THINGS TO DO
a) In the tablet-counting text, what kind of optical sensor arrangement is placed at each tablet ejection station?
b) Extend the tablet-counting text with new sentences that follow on from its last one.

QUOTED TEXT
————————

It is, therefore, a principal object of this invention to provide a counting and handling arrangement which is readily adaptable to existing high-speed apparatus producing discrete, solid particular objects, such as tablets, particularly in large volume production operations, and having the desired criteria above-mentioned including the capability of 106 units being counted and processed per hour with an accuracy of 0.01%.
According to the broader aspects of the invention, there is provided an ultra-accurate counting and handling system for use with high-speed apparatus making discrete, solid particular objects, comprising sensing means including a directional sensor arrangement predeterminably arranged relative to each station of the apparatus at which the formation of the objects is virtually completed, each said sensor arrangement having an optical face proximate said station to which it is associated; control counter means responsive to the sensing means for providing a separate continuous count of the objects sensed by each said sensor arrangement, said counter means including first means enabling a separate presetting of the maximum desired count of the sensed objects for each said station of the apparatus; and gating and handling means including a gated dispensing arrangement associated with each said station of the apparatus having a first portion thereof situate proximate the respective stations, each said gated dispensing arrangement being adapted to predeterminably control the procession of the tablets from said respective station of the apparatus to a preestablished destination under the supervision of said first means.
Moreover, there is provided improved tablet making apparatus, in which via at least two separate but identical operations a predetermined amount of a powder substance is introduced into successive ones of a multiplicity of dies in a moving member where it is pressed into tablets, the tablets then being ejected from the dies at a pre-established station for subsequent collection into containers, wherein the improvement comprises sensing means including a retroreflective optical sensor arrangement positioned relative to each of said tablet ejection stations associated with the rotating member and arranged to sense a properly formed tablet when the same is substantially fully ejected from its die; and control counter means responsive to said sensing means for providing a separate continuous count of the tablets sensed by each sensor arrangement.

————————

MATERIAL PROVIDED
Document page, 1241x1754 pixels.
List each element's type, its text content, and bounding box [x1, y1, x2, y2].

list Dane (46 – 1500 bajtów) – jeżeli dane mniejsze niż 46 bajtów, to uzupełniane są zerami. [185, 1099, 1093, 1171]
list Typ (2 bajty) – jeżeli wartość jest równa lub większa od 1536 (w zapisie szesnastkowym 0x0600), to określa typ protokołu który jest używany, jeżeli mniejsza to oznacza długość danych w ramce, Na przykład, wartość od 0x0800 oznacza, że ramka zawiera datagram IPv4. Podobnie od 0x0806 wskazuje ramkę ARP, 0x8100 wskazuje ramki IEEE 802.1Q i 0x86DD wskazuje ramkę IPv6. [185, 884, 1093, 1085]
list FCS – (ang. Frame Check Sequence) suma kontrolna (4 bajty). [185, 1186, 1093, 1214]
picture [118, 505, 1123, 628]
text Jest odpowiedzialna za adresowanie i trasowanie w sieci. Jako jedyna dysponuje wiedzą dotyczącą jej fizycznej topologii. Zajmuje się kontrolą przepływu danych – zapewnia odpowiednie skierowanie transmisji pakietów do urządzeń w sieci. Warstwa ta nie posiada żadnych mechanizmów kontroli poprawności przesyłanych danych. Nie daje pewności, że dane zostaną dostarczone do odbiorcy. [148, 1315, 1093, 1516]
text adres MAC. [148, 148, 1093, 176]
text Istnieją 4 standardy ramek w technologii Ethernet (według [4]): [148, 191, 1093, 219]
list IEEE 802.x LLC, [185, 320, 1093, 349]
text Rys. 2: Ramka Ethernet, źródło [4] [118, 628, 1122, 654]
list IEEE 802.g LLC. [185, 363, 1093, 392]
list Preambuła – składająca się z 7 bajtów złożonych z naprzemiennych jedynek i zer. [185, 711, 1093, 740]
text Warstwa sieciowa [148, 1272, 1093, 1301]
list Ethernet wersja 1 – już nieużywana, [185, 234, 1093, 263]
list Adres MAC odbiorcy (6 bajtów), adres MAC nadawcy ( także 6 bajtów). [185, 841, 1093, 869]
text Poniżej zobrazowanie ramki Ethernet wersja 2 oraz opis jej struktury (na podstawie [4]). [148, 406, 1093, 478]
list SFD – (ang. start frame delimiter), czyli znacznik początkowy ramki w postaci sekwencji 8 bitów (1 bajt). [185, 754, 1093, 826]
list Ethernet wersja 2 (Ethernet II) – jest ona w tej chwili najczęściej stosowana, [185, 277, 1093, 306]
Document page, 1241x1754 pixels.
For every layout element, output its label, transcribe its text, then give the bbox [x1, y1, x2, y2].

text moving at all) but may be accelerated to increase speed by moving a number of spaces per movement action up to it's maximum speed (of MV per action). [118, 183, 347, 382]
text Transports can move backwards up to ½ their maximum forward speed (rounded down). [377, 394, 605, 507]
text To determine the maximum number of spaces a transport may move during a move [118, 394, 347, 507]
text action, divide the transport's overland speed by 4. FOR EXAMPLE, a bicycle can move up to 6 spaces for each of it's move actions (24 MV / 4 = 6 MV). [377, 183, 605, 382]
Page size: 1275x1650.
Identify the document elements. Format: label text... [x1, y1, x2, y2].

————————

RESPONSES BY TASK
a) A retroreflective optical sensor arrangement.

b)
A feature of the invention is that the same is adaptable to a great many different types of solid particular objects having a substantially uniform shape, wherein it is desirable to have accurate counting, and particularly in high-speed, large-volume operations. Thus, the advantages of high accuracy and high-speed, as well as large volume handling, which this invention provides, are available, for example, with regard to coin minting, candy products, and so on.
The above objects and features, as well as the invention itself, will become better understood with reference to the following detailed description, taken in conjunction with the accompanying drawings, in which:
FIGS. 1A and 1B are diagrammatic front and side views respectively of a high-speed rotary tablet press apparatus incorporating counting and handling arrangement according to the invention;
FIG. 2 is a schematic illustration of the electrical circuitry aspects of the invention in association with the apparatus depicted in FIGS. 1A and 1B;
FIG. 3 is a schematic illustration of the pneumatic circuitry aspects of the invention in association with the apparatus depicted in FIGS. 1A and 1B;
FIGS. 4A diagrammatically illustrates a top view of an adjustable optical sensing and air purge arrangement arranged above a rotating tablet press die table;
FIGS. 4B-4D represent diagrammatical side views of portions of the optical sensing and air purge arrangement of FIG. 4A taken respectively in the directions indicated as R, S and T;
FIG. 4E is an enlarged, partially-fractionalized schematic representation of a portion of the air purge arrangement in association with the sensor depicted in FIGS. 4A-4D, illustrating the purging action in relation to the operative face of the latter;
FIGS. 5A and 5B schematically illustrate in reference and operational orientations respectively the physical relationships between the optical sensor and an object to be sensed and counted;
FIG. 6A is a diagrammatic plan view of a tablet diverting gating assembly according to the invention;
FIG. 6B is a diagrammatic side view of the assembly of FIG. 6A, particularly illustrating a gate control mechanism and also showing the relationship of the gating assembly to a dedusting assembly;
FIGS. 6C and 6D are diagrammatic views of the gating assembly of FIG. 6B, taken respectively in the directions C--C and D--D;
FIG. 7A is a diagrammatic plan view of a portion of the deduster assembly shown in its relationship to the gating assembly;
FIG. 7B is a diagrammatic side view of the complete deduster assembly shown in FIG. 7A, including an output chute arrangement and vibrator arrangement;
FIG. 7C is an end view of the tubular portion of the assembly of FIG. 7A taken in the direction C--C;
FIG. 8A is a schematic representation of a portion of an example rotary tablet press apparatus illustrating a preferred adaptation of a tablet sensing system using the strain gauge sensing technique;
FIG. 8B is a side view of the arrangement depicted in FIG. 8A taken in the direction of the arrow U; and
FIG. 8C is an enlarged diagrammatic illustration of the portion of the arrangement of FIG. 8A in direct communication with a strain gauge type sensing arrangement according to the invention.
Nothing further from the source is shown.